DESCRIPTION OF THE TASK:
Each record should appear again in the response exactly as it does in the original.

Collected data:
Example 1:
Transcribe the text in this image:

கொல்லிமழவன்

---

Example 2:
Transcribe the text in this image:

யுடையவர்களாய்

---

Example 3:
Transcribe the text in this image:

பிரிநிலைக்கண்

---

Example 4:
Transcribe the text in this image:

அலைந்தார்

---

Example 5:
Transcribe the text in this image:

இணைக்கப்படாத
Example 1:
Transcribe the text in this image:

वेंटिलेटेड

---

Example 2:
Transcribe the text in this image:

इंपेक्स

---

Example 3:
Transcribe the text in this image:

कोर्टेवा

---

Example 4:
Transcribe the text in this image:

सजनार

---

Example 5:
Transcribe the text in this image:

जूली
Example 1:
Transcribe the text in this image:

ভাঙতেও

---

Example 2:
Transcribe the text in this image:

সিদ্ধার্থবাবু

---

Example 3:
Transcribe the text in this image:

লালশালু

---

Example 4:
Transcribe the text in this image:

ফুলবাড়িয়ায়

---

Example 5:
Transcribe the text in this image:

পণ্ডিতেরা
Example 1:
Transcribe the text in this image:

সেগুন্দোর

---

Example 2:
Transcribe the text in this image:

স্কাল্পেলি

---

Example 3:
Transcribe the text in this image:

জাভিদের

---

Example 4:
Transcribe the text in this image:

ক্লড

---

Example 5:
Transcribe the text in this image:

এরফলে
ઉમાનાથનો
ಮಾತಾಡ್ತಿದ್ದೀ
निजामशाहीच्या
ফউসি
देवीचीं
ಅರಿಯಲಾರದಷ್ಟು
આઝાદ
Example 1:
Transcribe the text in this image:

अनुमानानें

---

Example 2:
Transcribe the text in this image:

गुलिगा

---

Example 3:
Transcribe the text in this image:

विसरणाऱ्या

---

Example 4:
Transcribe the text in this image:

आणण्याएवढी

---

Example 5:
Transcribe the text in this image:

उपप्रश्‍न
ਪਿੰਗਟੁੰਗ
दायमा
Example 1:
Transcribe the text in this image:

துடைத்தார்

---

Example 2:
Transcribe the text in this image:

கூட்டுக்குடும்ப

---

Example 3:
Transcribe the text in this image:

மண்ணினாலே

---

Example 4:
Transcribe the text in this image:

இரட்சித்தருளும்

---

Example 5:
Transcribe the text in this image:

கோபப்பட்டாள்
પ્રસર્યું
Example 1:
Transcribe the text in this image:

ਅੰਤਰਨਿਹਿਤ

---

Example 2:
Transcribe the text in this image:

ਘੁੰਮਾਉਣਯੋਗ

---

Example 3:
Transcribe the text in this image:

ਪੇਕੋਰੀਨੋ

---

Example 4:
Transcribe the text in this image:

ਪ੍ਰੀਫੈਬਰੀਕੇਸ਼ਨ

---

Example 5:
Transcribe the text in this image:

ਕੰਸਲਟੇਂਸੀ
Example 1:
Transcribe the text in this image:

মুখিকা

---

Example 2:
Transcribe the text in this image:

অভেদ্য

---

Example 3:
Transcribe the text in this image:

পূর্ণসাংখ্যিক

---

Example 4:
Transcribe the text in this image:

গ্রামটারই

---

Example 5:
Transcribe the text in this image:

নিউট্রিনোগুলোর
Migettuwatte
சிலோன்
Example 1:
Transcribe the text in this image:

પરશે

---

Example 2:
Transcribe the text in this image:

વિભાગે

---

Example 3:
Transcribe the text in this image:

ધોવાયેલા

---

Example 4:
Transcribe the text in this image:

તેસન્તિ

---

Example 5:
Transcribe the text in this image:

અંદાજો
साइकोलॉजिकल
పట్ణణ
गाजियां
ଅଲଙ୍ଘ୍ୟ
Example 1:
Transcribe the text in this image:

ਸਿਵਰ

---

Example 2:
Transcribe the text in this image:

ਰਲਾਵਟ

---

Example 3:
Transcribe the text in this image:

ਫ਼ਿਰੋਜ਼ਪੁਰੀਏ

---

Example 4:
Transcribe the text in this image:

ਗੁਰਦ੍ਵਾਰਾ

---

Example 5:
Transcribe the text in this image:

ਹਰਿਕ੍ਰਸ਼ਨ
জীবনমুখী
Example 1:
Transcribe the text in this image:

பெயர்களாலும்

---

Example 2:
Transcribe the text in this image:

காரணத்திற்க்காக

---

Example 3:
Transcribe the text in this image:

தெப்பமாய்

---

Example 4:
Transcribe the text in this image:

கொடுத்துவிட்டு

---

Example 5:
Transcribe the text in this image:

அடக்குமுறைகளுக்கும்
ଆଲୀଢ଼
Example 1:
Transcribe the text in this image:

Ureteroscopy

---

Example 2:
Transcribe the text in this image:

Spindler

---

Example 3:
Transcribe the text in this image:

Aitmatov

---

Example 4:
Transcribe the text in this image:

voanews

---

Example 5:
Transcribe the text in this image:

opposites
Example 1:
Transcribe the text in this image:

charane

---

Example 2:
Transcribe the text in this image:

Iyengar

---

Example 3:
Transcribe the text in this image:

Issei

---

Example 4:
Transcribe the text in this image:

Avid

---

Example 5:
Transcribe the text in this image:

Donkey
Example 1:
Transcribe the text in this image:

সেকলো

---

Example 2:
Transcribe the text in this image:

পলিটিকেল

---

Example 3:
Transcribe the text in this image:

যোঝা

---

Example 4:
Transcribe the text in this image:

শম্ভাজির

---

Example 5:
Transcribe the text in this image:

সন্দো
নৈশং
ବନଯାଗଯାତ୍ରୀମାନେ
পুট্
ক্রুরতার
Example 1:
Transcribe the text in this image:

COMPLETED EXERCISE:
Example 1:
Transcribe the text in this image:

கொல்லிமழவன்

---

Example 2:
Transcribe the text in this image:

யுடையவர்களாய்

---

Example 3:
Transcribe the text in this image:

பிரிநிலைக்கண்

---

Example 4:
Transcribe the text in this image:

அலைந்தார்

---

Example 5:
Transcribe the text in this image:

இணைக்கப்படாத
Example 1:
Transcribe the text in this image:

वेंटिलेटेड

---

Example 2:
Transcribe the text in this image:

इंपेक्स

---

Example 3:
Transcribe the text in this image:

कोर्टेवा

---

Example 4:
Transcribe the text in this image:

सजनार

---

Example 5:
Transcribe the text in this image:

जूली
Example 1:
Transcribe the text in this image:

ভাঙতেও

---

Example 2:
Transcribe the text in this image:

সিদ্ধার্থবাবু

---

Example 3:
Transcribe the text in this image:

লালশালু

---

Example 4:
Transcribe the text in this image:

ফুলবাড়িয়ায়

---

Example 5:
Transcribe the text in this image:

পণ্ডিতেরা
Example 1:
Transcribe the text in this image:

সেগুন্দোর

---

Example 2:
Transcribe the text in this image:

স্কাল্পেলি

---

Example 3:
Transcribe the text in this image:

জাভিদের

---

Example 4:
Transcribe the text in this image:

ক্লড

---

Example 5:
Transcribe the text in this image:

এরফলে
ઉમાનાથનો
ಮಾತಾಡ್ತಿದ್ದೀ
निजामशाहीच्या
ফউসি
देवीचीं
ಅರಿಯಲಾರದಷ್ಟು
આઝાદ
Example 1:
Transcribe the text in this image:

अनुमानानें

---

Example 2:
Transcribe the text in this image:

गुलिगा

---

Example 3:
Transcribe the text in this image:

विसरणाऱ्या

---

Example 4:
Transcribe the text in this image:

आणण्याएवढी

---

Example 5:
Transcribe the text in this image:

उपप्रश्‍न
ਪਿੰਗਟੁੰਗ
दायमा
Example 1:
Transcribe the text in this image:

துடைத்தார்

---

Example 2:
Transcribe the text in this image:

கூட்டுக்குடும்ப

---

Example 3:
Transcribe the text in this image:

மண்ணினாலே

---

Example 4:
Transcribe the text in this image:

இரட்சித்தருளும்

---

Example 5:
Transcribe the text in this image:

கோபப்பட்டாள்
પ્રસર્યું
Example 1:
Transcribe the text in this image:

ਅੰਤਰਨਿਹਿਤ

---

Example 2:
Transcribe the text in this image:

ਘੁੰਮਾਉਣਯੋਗ

---

Example 3:
Transcribe the text in this image:

ਪੇਕੋਰੀਨੋ

---

Example 4:
Transcribe the text in this image:

ਪ੍ਰੀਫੈਬਰੀਕੇਸ਼ਨ

---

Example 5:
Transcribe the text in this image:

ਕੰਸਲਟੇਂਸੀ
Example 1:
Transcribe the text in this image:

মুখিকা

---

Example 2:
Transcribe the text in this image:

অভেদ্য

---

Example 3:
Transcribe the text in this image:

পূর্ণসাংখ্যিক

---

Example 4:
Transcribe the text in this image:

গ্রামটারই

---

Example 5:
Transcribe the text in this image:

নিউট্রিনোগুলোর
Migettuwatte
சிலோன்
Example 1:
Transcribe the text in this image:

પરશે

---

Example 2:
Transcribe the text in this image:

વિભાગે

---

Example 3:
Transcribe the text in this image:

ધોવાયેલા

---

Example 4:
Transcribe the text in this image:

તેસન્તિ

---

Example 5:
Transcribe the text in this image:

અંદાજો
साइकोलॉजिकल
పట్ణణ
गाजियां
ଅଲଙ୍ଘ୍ୟ
Example 1:
Transcribe the text in this image:

ਸਿਵਰ

---

Example 2:
Transcribe the text in this image:

ਰਲਾਵਟ

---

Example 3:
Transcribe the text in this image:

ਫ਼ਿਰੋਜ਼ਪੁਰੀਏ

---

Example 4:
Transcribe the text in this image:

ਗੁਰਦ੍ਵਾਰਾ

---

Example 5:
Transcribe the text in this image:

ਹਰਿਕ੍ਰਸ਼ਨ
জীবনমুখী
Example 1:
Transcribe the text in this image:

பெயர்களாலும்

---

Example 2:
Transcribe the text in this image:

காரணத்திற்க்காக

---

Example 3:
Transcribe the text in this image:

தெப்பமாய்

---

Example 4:
Transcribe the text in this image:

கொடுத்துவிட்டு

---

Example 5:
Transcribe the text in this image:

அடக்குமுறைகளுக்கும்
ଆଲୀଢ଼
Example 1:
Transcribe the text in this image:

Ureteroscopy

---

Example 2:
Transcribe the text in this image:

Spindler

---

Example 3:
Transcribe the text in this image:

Aitmatov

---

Example 4:
Transcribe the text in this image:

voanews

---

Example 5:
Transcribe the text in this image:

opposites
Example 1:
Transcribe the text in this image:

charane

---

Example 2:
Transcribe the text in this image:

Iyengar

---

Example 3:
Transcribe the text in this image:

Issei

---

Example 4:
Transcribe the text in this image:

Avid

---

Example 5:
Transcribe the text in this image:

Donkey
Example 1:
Transcribe the text in this image:

সেকলো

---

Example 2:
Transcribe the text in this image:

পলিটিকেল

---

Example 3:
Transcribe the text in this image:

যোঝা

---

Example 4:
Transcribe the text in this image:

শম্ভাজির

---

Example 5:
Transcribe the text in this image:

সন্দো
নৈশং
ବନଯାଗଯାତ୍ରୀମାନେ
পুট্
ক্রুরতার
Example 1:
Transcribe the text in this image:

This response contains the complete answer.